I am also on v21.03. That is interesting though, I guess I wasn’t quite as lucky with my upgrade.
Edited:
Hmm, looks like the same issue popped back up. I can do the same “trick” again and it seems to temporarily fix the issue.
If helpful:
What version of Dgraph are you using?
Dgraph codename : rocket
Dgraph SHA-256 : b4e4c77011e2938e9da197395dbce91d0c6ebb83d383b190f5b70201836a773f
Commit SHA-1 : a77bbe8ae
Commit timestamp : 2021-04-07 21:36:38 +0530
Branch : HEAD
Go version : go1.16.2
jemalloc enabled : true
For Dgraph official documentation, visit https://dgraph.io/docs.
For discussions about Dgraph , visit http://discuss.dgraph.io.
For fully-managed Dgraph Cloud , visit https://dgraph.io/cloud.
Licensed variously under the Apache Public License 2.0 and Dgraph Community License.
Copyright 2015-2021 Dgraph Labs, Inc.
Have you tried reproducing the issue with the latest release?
@balazshoranyi I actually just started seeing this again on my current cluster, exactly as originally posted.
Really, I do not even know if it is causing a devastating issue or not!

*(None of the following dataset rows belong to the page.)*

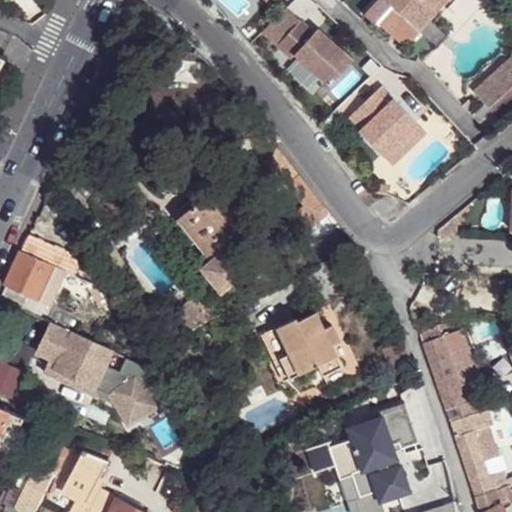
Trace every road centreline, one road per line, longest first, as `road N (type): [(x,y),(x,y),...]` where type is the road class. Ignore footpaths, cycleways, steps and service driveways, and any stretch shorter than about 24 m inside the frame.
road 1 (unclassified): [(177,0),(252,76),(388,244)]
road 2 (residential): [(467,511),(387,278),(388,244)]
road 3 (unclassified): [(388,244),(511,141)]
road 4 (secondary): [(0,199),(70,56)]
road 5 (residential): [(511,256),(388,244)]
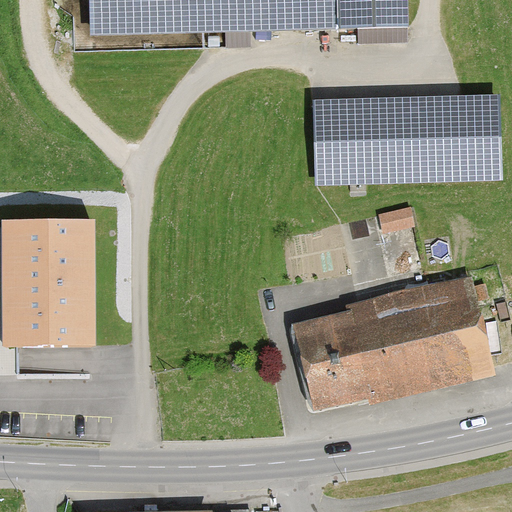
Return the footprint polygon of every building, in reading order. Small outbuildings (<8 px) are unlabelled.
[(85,0),(86,42),(418,40),(415,0),(85,0)] [(501,102),(310,106),(315,192),(505,185),(501,102)] [(379,209),(382,228),(415,222),(412,203),(379,209)] [(88,235),(7,236),(8,349),(89,348),(88,235)] [(495,375),(466,277),(287,316),(312,412),(495,375)]
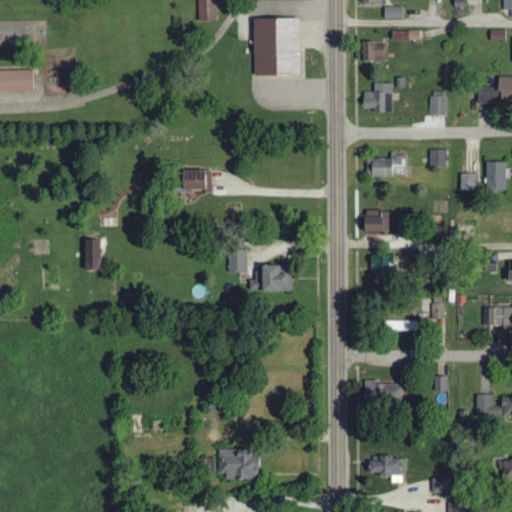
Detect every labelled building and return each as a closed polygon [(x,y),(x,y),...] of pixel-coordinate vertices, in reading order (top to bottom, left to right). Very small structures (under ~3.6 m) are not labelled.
[(221,21),(219,0),(201,0),(202,22),(221,21)] [(408,8),(388,8),(387,20),(408,20),(408,8)] [(260,77),(308,77),(307,20),(260,20),(260,77)] [(511,32),(493,31),(493,41),(510,42),(511,32)] [(398,42),(426,41),(425,32),(398,32),(398,42)] [(393,46),(369,46),(370,62),(394,62),(393,46)] [(0,92),(40,91),(39,71),(0,72),(0,92)] [(481,103),(511,104),(511,78),(502,78),(502,88),(482,87),(481,103)] [(397,85),(377,85),(377,93),(367,93),(367,109),(378,110),(378,114),(397,114),(397,85)] [(451,117),(451,92),(434,93),(435,117),(451,117)] [(451,151),(433,151),(433,169),(452,168),(451,151)] [(393,160),(371,159),(371,177),(415,178),(415,166),(410,166),(410,155),(394,154),(393,160)] [(511,163),(490,164),(491,193),(511,192),(511,163)] [(217,191),(217,173),(195,173),(195,191),(217,191)] [(482,175),(464,175),(463,192),(482,192),(482,175)] [(370,234),(409,233),(409,215),(385,216),(385,211),(369,212),(370,234)] [(107,271),(108,241),(92,241),(91,271),(107,271)] [(252,274),(253,252),(233,251),(232,273),(252,274)] [(422,257),(393,257),(376,257),(376,283),(393,283),(393,274),(422,274),(422,257)] [(298,274),(291,275),(291,268),(259,269),(259,281),(253,281),(253,293),(299,292),(298,274)] [(447,298),(435,298),(435,320),(447,321),(447,298)] [(511,308),(488,308),(488,330),(511,329),(511,308)] [(425,336),(425,323),(401,322),(400,335),(425,336)] [(370,402),(406,403),(406,384),(370,383),(370,402)] [(511,408),(497,408),(497,396),(479,396),(479,420),(511,420),(511,408)] [(223,452),(223,480),(267,479),(267,450),(223,452)] [(409,479),(412,462),(376,455),(373,473),(409,479)] [(452,480),(436,480),(436,494),(453,494),(452,480)]
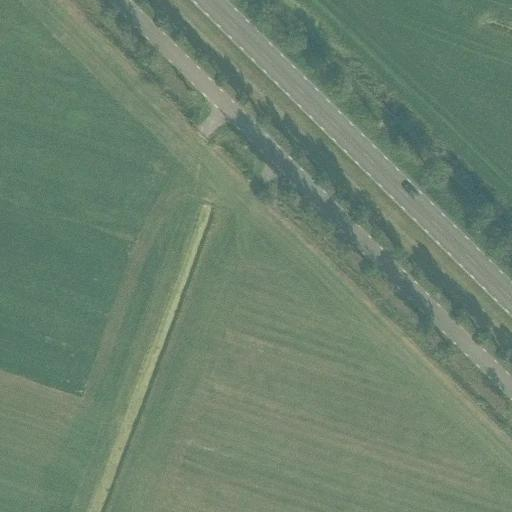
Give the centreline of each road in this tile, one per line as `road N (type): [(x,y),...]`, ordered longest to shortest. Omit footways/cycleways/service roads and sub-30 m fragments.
road 1 (unclassified): [(119,0),(511,387)]
road 2 (primary): [(511,299),(209,0)]
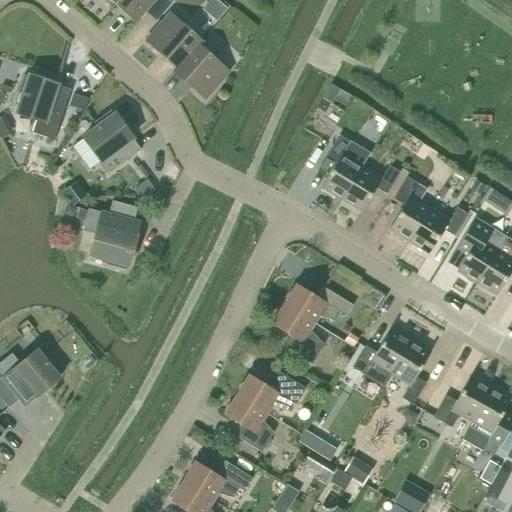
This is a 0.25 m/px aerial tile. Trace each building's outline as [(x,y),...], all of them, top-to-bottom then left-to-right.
[(109,0),(135,23),(146,10),(155,0),(109,0)] [(169,0),(155,0),(146,10),(155,19),(171,1),(169,0)] [(219,20),(208,12),(203,19),(204,27),(210,31),(219,20)] [(198,44),(199,45),(202,42),(169,13),(145,41),(175,68),(176,68),(198,44)] [(229,72),(199,45),(198,44),(176,68),(175,68),(172,71),(205,100),(229,72)] [(24,75),(23,74),(16,94),(18,95),(18,94),(22,95),(16,113),(36,120),(31,133),(53,141),(70,90),(48,83),(49,80),(48,80),(47,81),(29,75),(28,77),(24,76),(24,75)] [(344,106),(350,96),(340,90),(334,100),(344,106)] [(72,92),(68,104),(84,109),(87,97),(72,92)] [(90,133),(83,139),(96,156),(109,174),(125,162),(141,150),(134,141),(127,131),(129,130),(128,129),(127,130),(115,114),(113,116),(110,112),(111,112),(111,110),(94,123),(95,124),(96,124),(98,127),(90,133)] [(341,200),(361,166),(369,154),(339,135),(325,157),(336,164),(321,188),(341,200)] [(422,145),(418,152),(424,156),(428,149),(422,145)] [(341,200),(360,212),(375,188),(386,195),(400,173),(389,166),(381,178),(361,166),(341,200)] [(145,177),(132,187),(141,198),(154,189),(145,177)] [(404,206),(389,230),(408,242),(429,208),(419,202),(427,189),(406,177),(393,199),(404,206)] [(64,187),(74,201),(88,193),(78,178),(64,187)] [(485,187),(475,181),(470,189),(479,195),(485,187)] [(511,217),(511,197),(495,188),(486,202),(511,217)] [(65,202),(62,211),(71,214),(74,205),(65,202)] [(106,214),(132,221),(135,209),(110,202),(106,214)] [(78,216),(85,218),(88,209),(80,207),(78,216)] [(408,242),(428,254),(443,230),(454,237),(467,215),(456,208),(449,220),(429,208),(408,242)] [(133,245),(139,223),(132,221),(106,214),(88,209),(85,218),(82,231),(95,235),(89,255),(108,260),(107,264),(106,264),(105,265),(126,271),(126,270),(125,269),(126,265),(128,266),(134,247),(135,247),(135,246),(133,245)] [(497,250),(505,237),(474,219),(461,241),(471,247),(456,271),(476,283),(497,250)] [(476,283),(496,296),(511,271),(511,272),(511,252),(509,257),(497,250),(476,283)] [(315,297),(296,284),(283,304),(314,324),(319,316),(334,321),(339,312),(346,316),(352,305),(322,286),(315,297)] [(312,364),(322,348),(321,348),(323,345),(312,328),(314,324),(283,304),(271,324),(293,338),(287,348),(286,347),(285,348),(312,364)] [(410,340),(391,328),(376,352),(365,346),(352,368),(370,379),(378,367),(390,374),(410,340)] [(415,377),(430,352),(410,340),(390,374),(409,386),(401,398),(412,405),(426,383),(415,377)] [(18,347),(0,362),(0,397),(8,408),(19,399),(24,405),(59,378),(57,376),(61,374),(61,375),(62,374),(49,357),(45,361),(36,351),(27,358),(18,347)] [(268,387),(248,375),(236,395),(267,414),(272,406),(286,411),(292,403),(295,405),(305,389),(278,372),(268,387)] [(490,387),(470,376),(456,401),(445,395),(432,418),(451,428),(458,415),(471,422),(490,387)] [(490,387),(471,422),(462,438),(493,456),(507,430),(497,424),(510,399),(490,387)] [(261,453),(271,436),(273,433),(262,421),(267,414),(236,395),(224,415),(246,429),(240,439),(238,437),(238,438),(261,453)] [(411,427),(417,415),(406,409),(403,416),(405,423),(411,427)] [(314,470),(321,458),(308,451),(301,463),(314,470)] [(352,455),(343,470),(361,482),(371,468),(352,455)] [(215,474),(195,461),(182,481),(213,501),(218,493),(233,498),(235,495),(239,489),(244,492),(253,479),(224,461),(215,474)] [(336,470),(331,478),(343,485),(347,477),(336,470)] [(182,481),(170,502),(186,511),(212,511),(209,508),(213,501),(182,481)] [(271,510),(274,511),(285,511),(298,492),(286,485),(271,510)] [(400,485),(392,499),(414,511),(416,511),(424,499),(400,485)] [(429,502),(422,511),(440,511),(441,510),(429,502)]
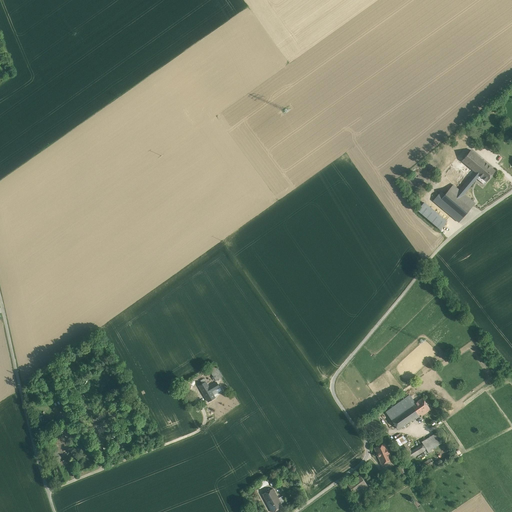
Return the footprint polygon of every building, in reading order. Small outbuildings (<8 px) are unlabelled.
[(459,149),(448,140),(445,143),(456,152),(459,149)] [(488,165),(471,150),(462,161),(475,172),(479,176),(488,165)] [(488,165),(479,176),(477,179),(484,184),(495,171),(488,165)] [(473,174),(459,190),(453,185),(449,189),(460,198),(464,194),(477,179),(479,176),(475,172),(474,173),(473,172),(472,173),(473,174)] [(460,198),(449,189),(444,195),(437,204),(459,222),(475,203),(464,194),(460,198)] [(441,192),(433,201),(437,204),(444,195),(441,192)] [(447,222),(424,203),(417,210),(440,230),(447,222)] [(216,366),(209,370),(216,380),(222,376),(216,366)] [(399,374),(396,377),(403,386),(406,384),(399,374)] [(206,382),(202,384),(199,386),(203,393),(204,392),(201,387),(208,383),(207,381),(206,382)] [(204,392),(203,393),(208,402),(215,398),(213,395),(211,392),(216,389),(219,387),(216,382),(210,386),(209,387),(210,389),(204,392)] [(208,383),(201,387),(204,392),(210,389),(209,387),(210,386),(208,383)] [(379,401),(383,399),(377,389),(374,391),(379,401)] [(410,395),(386,412),(398,429),(420,414),(413,404),(415,403),(410,395)] [(429,408),(422,398),(415,403),(413,404),(420,414),(421,413),(422,415),(429,410),(428,409),(429,408)] [(102,420),(99,412),(94,414),(96,418),(94,419),(95,423),(102,420)] [(443,442),(437,432),(434,434),(440,444),(443,442)] [(434,434),(421,442),(423,444),(427,452),(440,444),(434,434)] [(63,435),(52,440),(57,452),(59,451),(68,448),(63,435)] [(401,436),(396,440),(399,446),(400,446),(406,442),(407,442),(403,435),(401,436)] [(124,447),(128,445),(123,436),(119,439),(124,447)] [(52,440),(44,443),(49,455),(57,452),(52,440)] [(411,451),(406,442),(400,446),(409,460),(420,454),(416,448),(411,451)] [(384,443),(374,448),(377,456),(388,451),(384,443)] [(423,444),(416,448),(420,454),(426,450),(423,444)] [(57,452),(49,455),(51,460),(61,456),(59,451),(57,452)] [(388,451),(377,456),(381,465),(392,460),(388,451)] [(61,456),(51,460),(60,482),(64,481),(65,482),(67,481),(66,480),(70,478),(65,467),(63,460),(61,456)] [(413,471),(417,478),(434,468),(431,462),(425,465),(413,471)] [(404,463),(395,469),(401,477),(409,471),(404,463)] [(360,475),(347,485),(353,493),(365,483),(361,478),(360,475)] [(268,484),(265,479),(257,483),(258,485),(260,488),(268,484)] [(365,483),(353,493),(357,499),(370,489),(365,483)] [(273,489),(262,494),(267,502),(277,497),(273,489)] [(277,497),(267,502),(271,511),(273,511),(283,507),(281,503),(278,498),(277,497)]
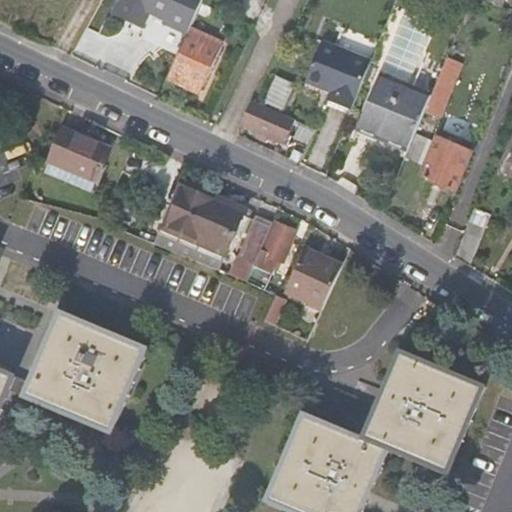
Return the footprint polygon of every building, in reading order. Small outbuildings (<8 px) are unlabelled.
[(474,0),(470,17),(501,26),(505,9),(474,0)] [(346,127),(374,59),(338,45),(330,64),(318,60),(302,99),(327,110),(324,119),(346,127)] [(183,50),(162,95),(196,111),(217,65),(183,50)] [(454,76),(443,71),(426,113),(421,125),(432,130),(454,76)] [(288,108),(293,80),(275,77),(270,104),(288,108)] [(421,125),(426,113),(377,93),(352,153),(374,162),(379,150),(405,161),(421,125)] [(293,138),(278,131),(247,117),(236,139),(283,160),(293,138)] [(45,171),(90,199),(107,166),(63,141),(45,171)] [(374,162),(401,172),(405,161),(379,150),(374,162)] [(411,192),(450,208),(466,166),(426,151),(411,192)] [(160,243),(154,240),(143,260),(208,287),(233,230),(176,206),(160,243)] [(487,227),(471,220),(457,256),(472,265),(487,227)] [(107,230),(96,225),(95,226),(89,237),(101,243),(107,230)] [(256,262),(265,240),(249,232),(222,293),(238,300),(256,262)] [(238,300),(252,306),(268,269),(276,272),(290,241),(273,233),(258,263),(256,262),(238,300)] [(316,324),(334,286),(302,269),(284,308),(316,324)] [(16,409),(101,448),(139,363),(54,325),(16,409)] [(358,511),(377,471),(435,498),(474,410),(391,372),(351,456),(294,430),(257,511),(358,511)]
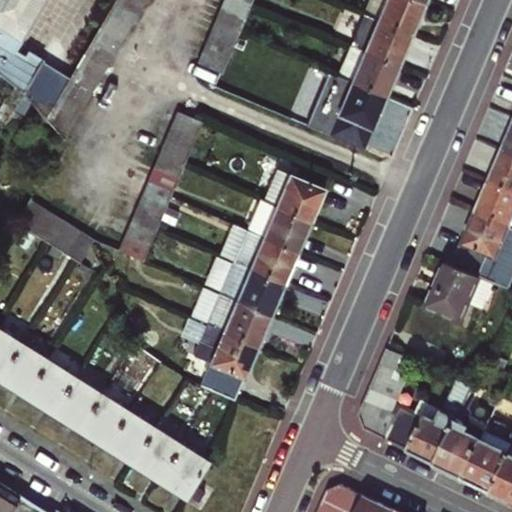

It would be very difficult for me to identify if a few of my billions of values were missing or something.
Current cluster specs:
Dgraph version : v21.03.1
Dgraph codename : rocket-1
Dgraph SHA-256 : a00b73d583a720aa787171e43b4cb4dbbf75b38e522f66c9943ab2f0263007fe
Commit SHA-1 : ea1cb5f35
Commit timestamp : 2021-06-17 20:38:11 +0530
Branch : HEAD
Go version : go1.16.2
jemalloc enabled : true
For me there was no errors, just logs. No idea if it was effecting the result set or not. But I have rebuilt my cluster maybe 15 times since this issue was filed.